▸ Work to complete:
A – In the post on cargo cults and product strategy, what did the islanders build after waving flags failed to bring supplies?
B – Continue the post on cargo cults and product strategy, starting after its final sentence.
**** Selection ****
As product managers, one of our core responsibilities is product strategy. To this end, we often read about strategies adopted by other great companies to see what we can learn from them. In this guest post, product manager Arfan Ismail explains why what has worked in one company—even if it worked spectacularly well—may not necessarily work in another one, and employs an example from World War II to help illustrate his point.
Here’s a simple historic example of a cargo cult:
During World War II when US soldiers were stationed on in the South Pacific Islands, the indigenous population witnessed the soldiers flagging overhead cargo planes which as a result dropped supplies onto the ground for their soldiers. The soldiers then shared some of these supplies with the islanders. After the war ended and the soldiers left, the islanders still hoped to be able to get supplies from cargo planes. They repeated what they saw the soldiers doing, i.e. waving flags for the cargo planes. When that didn’t work, they built their own bamboo cargo planes thinking the existence of a plane, any plane was the cause of the rations being dropped. After their attempts were unsuccessful, they realized there was no direct cause and effect.
I’d call this the idiosyncratic principle. As I learned early on in my doctoral studies, context is king. The most challenging this on earth is trying to find general principles that will work across multiple contexts. Understanding cause and effect is not easy. Understanding correlations is easy and can be measured but there’s a difference between correlation and causation. Pinning down the latter is far more complex and is one of the quintessential distinctions between the physical and social sciences, where replication is often straightforward in the physical sciences using, for example, mathematical models but in the social sciences, this is far more challenging. I’d argue this is due to the intensely complex nature of human cognition or as David Chalmers calls it the hard problem of consciousness.
What’s this got to do with product management?
Business strategy as it is studied in business schools around the world is about trying to understand what worked at great companies, successful companies, profitable companies and apply it to your own company. The way this is done is no different to any other social science discipline. It involves a lot of observation, data crunching and then the extraction of general principles. From this, for example, we’re taught that the best companies practice certain forms of management, such as management via outcomes, and don’t practice others such as micro-management (yep, we’ve all had those managers in our time, they make life difficult). So product management is part and parcel of this process. Great companies make great products. Shortly after, successful academics and professors move in to study what made them great and their practice gains currency across multiple contexts. With the proliferation of media such as this one and other blogs etc. often the professors and academics get cut out and so the usual academic rigour is missing from analysis which makes the findings that much more problematic.
**** Supplied data ****
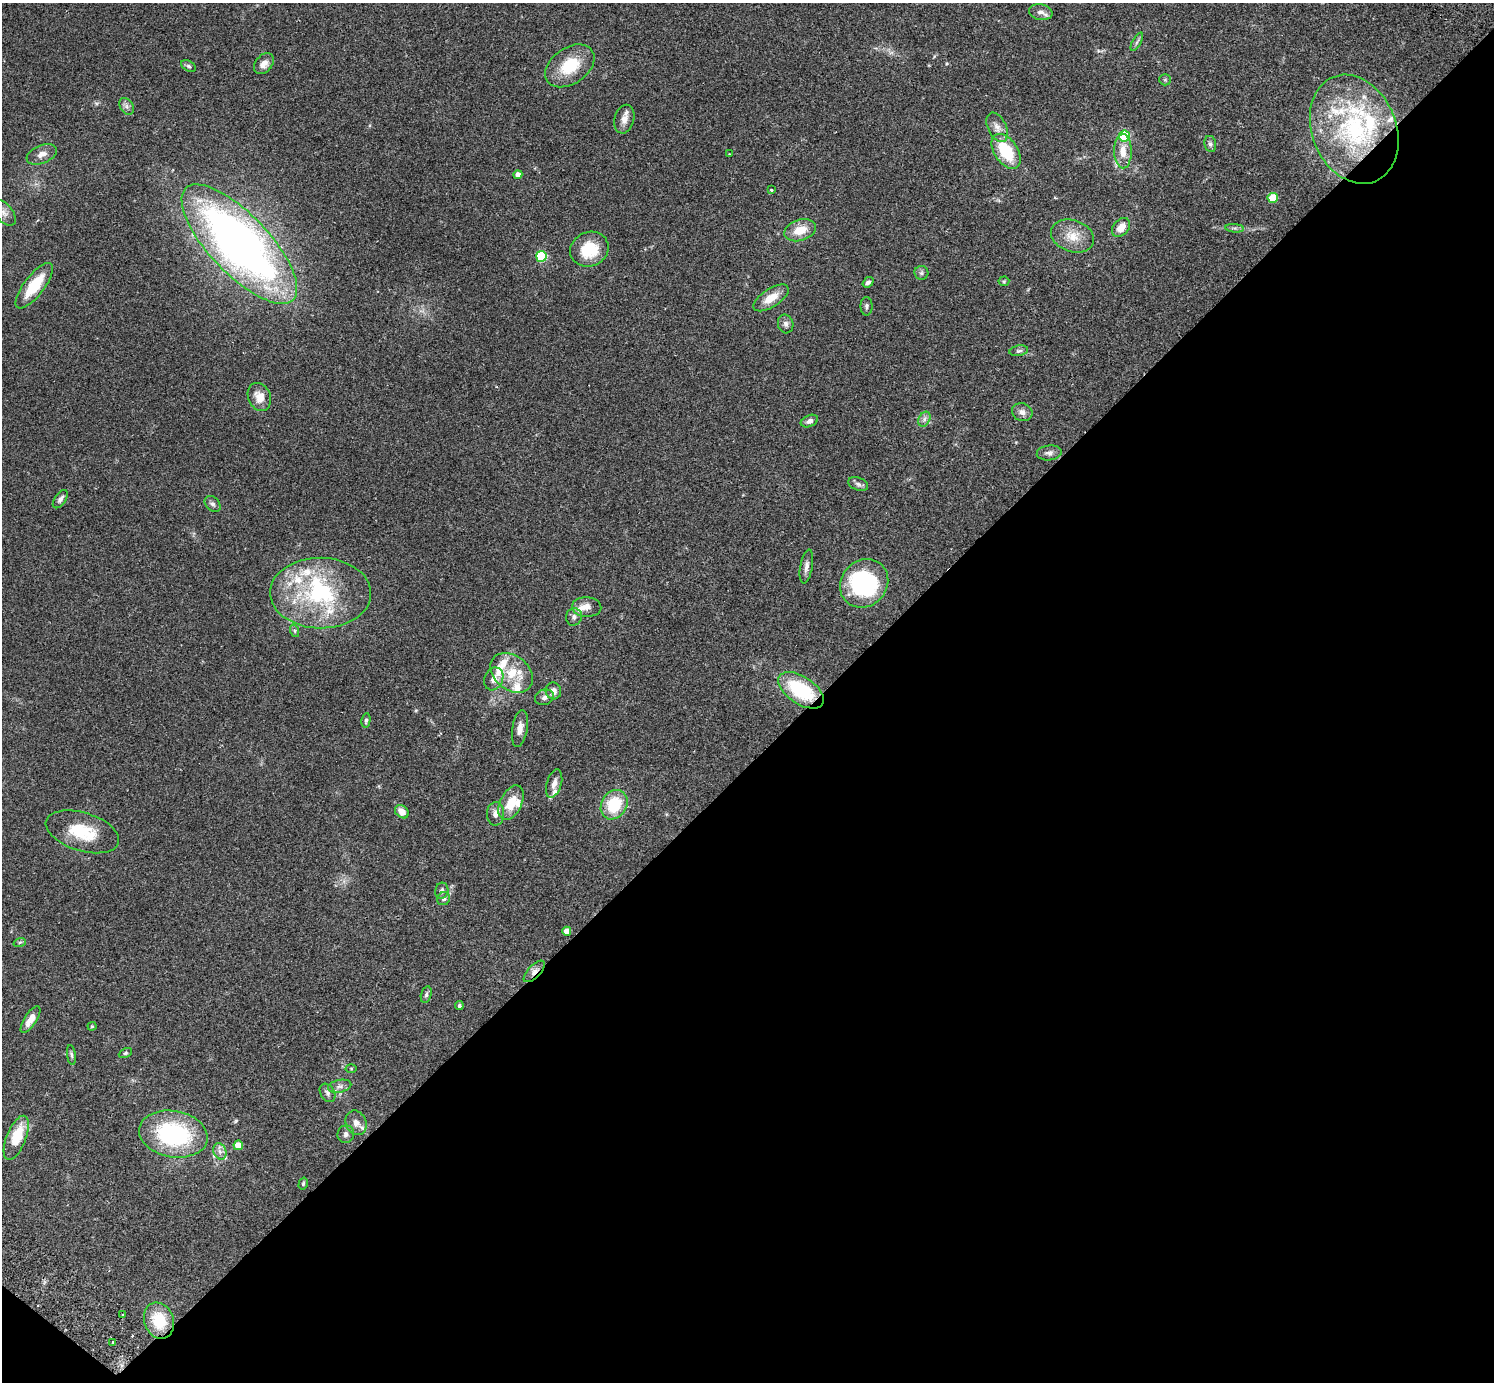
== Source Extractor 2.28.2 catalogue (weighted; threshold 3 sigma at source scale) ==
****
▸ Responses per task:
A – They built their own bamboo cargo planes.

B –
As a result of the above process, we have a range of different frameworks, ways of working, methodologies, and processes that we’re told will lead to leaner, quicker and more iterative product delivery. All we need to do is read the right books and blogs and watch the right YouTube videos (like this one and this one from Spotify) and you’re ready to go.
The problem is, and it is indeed a problem, that humans generally don’t behave the same as other humans. What works in one context often doesn’t work in other contexts. Why is this important? Because it means that rather than simply learning a bunch of frameworks, it’s more important to understand the principles that underlie those frameworks, methodologies or processes. The reason this is important is that it provides for a deeper understanding and hence an ability to try to work out causation in your specific context.
There are a number of implications of the idiosyncratic principle. First and foremost is the necessary humility that goes with adopting any of these. Many organisations stress humility as a defining feature of their corporate culture, and this is a good idea. There’s nothing worse than working with a bunch of folks who have read a few books and blogs and then suggest that what they’ve learnt is the single best way to get anything done.
From a corporate perspective, I think there’s also an important implication that relates to the manner of any digital transformation or ways of working change- programme. The leaders of any such programme could do with understanding the theoretical underpinnings of the ideas they themselves are advocating. The benefit of those is that rather than adopting or trying to adopt a specific approach wholesale they can apply it in a manner that is more suitable for their idiosyncratic context. This makes a significant and important difference as the context itself will determine the success of the intervention. It’s not the ways of working themselves that will generate greater innovation and profitability but the embedding of these new ways of working in a manner that suits your specific context. It’s not formulaic in the same way f = ma is, it requires far more nuance and trial and error. It’s one of the takeaways of the Spotify videos I linked to earlier, that ways of working evolve and it is important to recognise that, there will be a process of trial and error to find what works in a given context.
As an individual, the implication I take from this is that it is important to understand not only the idea but the theory and philosophy underpinning the idea. This requires a desire and probably enjoyment of reading but the upside is considerable in that you gain a more rounded perspective on the frameworks or methodologies you encounter. As companies consider where to spend their professional development budgets then, an eye on at least some people going deeper is probably a good idea.
The distinction between complicated and complex work
Finally, it’s worth touching on the ideas of Dave Snowden and the concept of complexity. This is important because many of the underlying business principles extant today derive from engineering disciplines and more specifically from e.g. car manufacturers such as Toyota. The challenge here is that many of the business strategies that resulted such as total quality management were derived from processes that were complicated in nature but not overly complex.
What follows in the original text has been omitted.